Even more recently, Pasta et al. [19] described a computational study aimed at assessing the biomechanical implications of excessive post-operative graft protrusion into the aortic arch by simulating the structural load and quantifying the fluid dynamics on the graft wall protrusion. Their findings suggest that protrusion extension leads an apparent risk of distal end-organ malperfusion and proximal hypertension, being also proportional to a pressure load acting across the graft wall, potentially portending graft collapse; these results are confirmed by our findings.

6 Limitations

Although the present study tackles a real clinical problem and based on the analysis of patient-specific data, the investigation of a unique case limits the extension of our medical conclusions to a more general scenario. However, it is worth noting that the case under investigation is so complex and peculiar that it is difficult to collect a large population of similar situations; in addition, the data necessary to perform the presented analyses are not easy to collect, and it is not straightforward to assembly the necessary interdisciplinary knowledge, calling for a deeper and conscious collaboration between clinicians and biomedical engineers/researchers. Nevertheless, the present study poses indeed the basis for further studies involving a larger clinical dataset.

Another relevant aspect to be further investigated is the validation of the proposed results and the use of patient-specific BCs. Towards this direction, we have proposed a preliminary comparison calling for a deeper and quantitative assessment of the relation between the simulation prediction and the in-vivo measurements. Hopefully, such a limitation will be addressed and removed in future works.
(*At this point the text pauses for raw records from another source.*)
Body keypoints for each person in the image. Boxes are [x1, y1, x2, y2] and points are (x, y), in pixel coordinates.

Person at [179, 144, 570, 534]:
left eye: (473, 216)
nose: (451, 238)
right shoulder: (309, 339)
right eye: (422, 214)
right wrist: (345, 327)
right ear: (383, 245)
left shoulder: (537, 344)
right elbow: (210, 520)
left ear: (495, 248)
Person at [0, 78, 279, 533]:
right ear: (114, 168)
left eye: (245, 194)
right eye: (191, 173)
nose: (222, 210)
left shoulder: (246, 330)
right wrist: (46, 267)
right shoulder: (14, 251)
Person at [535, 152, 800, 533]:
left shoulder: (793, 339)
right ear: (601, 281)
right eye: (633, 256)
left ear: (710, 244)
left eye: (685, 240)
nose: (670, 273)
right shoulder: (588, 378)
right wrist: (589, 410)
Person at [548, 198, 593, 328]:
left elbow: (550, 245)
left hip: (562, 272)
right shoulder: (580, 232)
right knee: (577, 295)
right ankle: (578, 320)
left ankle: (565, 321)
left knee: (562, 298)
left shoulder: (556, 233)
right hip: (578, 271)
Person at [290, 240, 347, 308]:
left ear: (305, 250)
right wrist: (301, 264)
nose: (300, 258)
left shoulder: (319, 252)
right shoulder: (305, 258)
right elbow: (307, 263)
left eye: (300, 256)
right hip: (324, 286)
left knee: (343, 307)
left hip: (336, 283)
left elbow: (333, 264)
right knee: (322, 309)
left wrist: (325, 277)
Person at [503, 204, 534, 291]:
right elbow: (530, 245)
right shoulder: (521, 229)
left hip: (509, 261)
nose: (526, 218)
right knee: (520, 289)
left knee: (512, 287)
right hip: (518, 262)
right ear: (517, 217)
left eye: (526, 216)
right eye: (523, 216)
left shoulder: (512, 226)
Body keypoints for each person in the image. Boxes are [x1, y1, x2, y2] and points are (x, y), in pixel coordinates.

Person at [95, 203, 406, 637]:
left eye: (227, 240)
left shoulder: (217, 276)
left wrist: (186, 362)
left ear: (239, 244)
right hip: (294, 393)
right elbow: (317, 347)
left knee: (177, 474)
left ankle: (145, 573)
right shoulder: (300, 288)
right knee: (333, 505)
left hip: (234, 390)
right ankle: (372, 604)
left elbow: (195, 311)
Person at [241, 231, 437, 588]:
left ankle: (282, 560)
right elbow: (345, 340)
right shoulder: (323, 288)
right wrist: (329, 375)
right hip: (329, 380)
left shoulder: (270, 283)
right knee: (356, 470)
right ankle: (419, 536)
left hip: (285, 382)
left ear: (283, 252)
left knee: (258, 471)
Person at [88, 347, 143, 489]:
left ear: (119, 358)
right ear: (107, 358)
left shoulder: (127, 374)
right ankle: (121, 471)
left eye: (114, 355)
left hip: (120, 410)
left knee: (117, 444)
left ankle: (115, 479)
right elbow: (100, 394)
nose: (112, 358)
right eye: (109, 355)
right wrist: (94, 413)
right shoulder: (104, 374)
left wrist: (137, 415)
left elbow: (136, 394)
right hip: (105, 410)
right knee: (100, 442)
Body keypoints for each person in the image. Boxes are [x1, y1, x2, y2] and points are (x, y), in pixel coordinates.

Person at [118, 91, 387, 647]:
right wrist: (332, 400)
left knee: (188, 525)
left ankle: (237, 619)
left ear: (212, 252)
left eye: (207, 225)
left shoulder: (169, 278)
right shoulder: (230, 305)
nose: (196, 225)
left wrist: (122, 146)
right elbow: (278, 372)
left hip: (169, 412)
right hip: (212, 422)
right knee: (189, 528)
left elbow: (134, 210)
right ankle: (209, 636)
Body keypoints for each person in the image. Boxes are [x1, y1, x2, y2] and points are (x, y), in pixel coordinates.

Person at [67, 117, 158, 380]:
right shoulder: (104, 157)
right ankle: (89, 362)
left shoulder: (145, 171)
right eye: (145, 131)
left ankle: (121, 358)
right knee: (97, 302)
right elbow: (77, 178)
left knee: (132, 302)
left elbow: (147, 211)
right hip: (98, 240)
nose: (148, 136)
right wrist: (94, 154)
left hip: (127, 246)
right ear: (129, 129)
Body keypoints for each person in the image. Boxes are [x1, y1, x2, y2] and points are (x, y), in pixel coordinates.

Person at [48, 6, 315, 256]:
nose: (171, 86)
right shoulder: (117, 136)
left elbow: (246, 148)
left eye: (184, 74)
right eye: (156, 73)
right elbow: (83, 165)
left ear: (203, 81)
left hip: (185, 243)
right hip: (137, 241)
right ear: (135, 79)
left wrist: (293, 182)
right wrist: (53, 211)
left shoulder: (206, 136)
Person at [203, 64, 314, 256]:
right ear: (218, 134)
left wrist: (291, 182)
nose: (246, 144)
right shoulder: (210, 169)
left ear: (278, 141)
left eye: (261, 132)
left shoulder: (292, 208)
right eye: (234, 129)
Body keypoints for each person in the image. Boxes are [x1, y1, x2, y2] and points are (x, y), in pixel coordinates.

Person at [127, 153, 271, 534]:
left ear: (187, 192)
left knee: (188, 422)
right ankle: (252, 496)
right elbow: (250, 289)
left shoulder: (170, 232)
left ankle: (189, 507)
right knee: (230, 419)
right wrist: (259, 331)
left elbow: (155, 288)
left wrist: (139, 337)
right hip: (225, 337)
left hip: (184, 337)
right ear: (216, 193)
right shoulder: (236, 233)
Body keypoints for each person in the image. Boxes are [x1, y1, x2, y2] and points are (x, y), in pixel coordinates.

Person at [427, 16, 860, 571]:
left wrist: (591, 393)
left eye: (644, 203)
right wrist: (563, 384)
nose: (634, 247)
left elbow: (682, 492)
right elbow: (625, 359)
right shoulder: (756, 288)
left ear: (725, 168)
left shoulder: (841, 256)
Finally, in this study the presence of the endografts within the aorta is included indirectly through the description of their trace in the 3D lumen profile, resulting from image segmentation. Such an approach can be certainly improved to provide a better resolution of the impact of the graft strut protrusion in the blood flow, as proven by recent studies addressing the numerical analysis of post-stenting haemodynamics of cerebral aneurysm [22, 23] or of arterial bifurcations [5, 7].

7 Conclusions

With this study we propose comprehensive investigation of the aortic hemodynamics for a specific, complex clinical case through patient-specific computational fluid dynamics. The impact of the endovascular prosthesis implant, and in particular of its peculiar configuration called bird-beak effect, has been investigated. The numerical results suggest that the implant induces a blood flow disturbance at the level of the bird-beak but also in two other vascular regions, which were not identified by the sole clinical analysis. Besides the clinical relevance of these specific findings, this study clearly demonstrates how CFD analyses allow to observe important flow effects resulting from the specificities of patient vessel geometries. Consequently, our results are reinforcing the potential impact of the translation of knowledge from computational biomechanics to clinical practice and viceversa.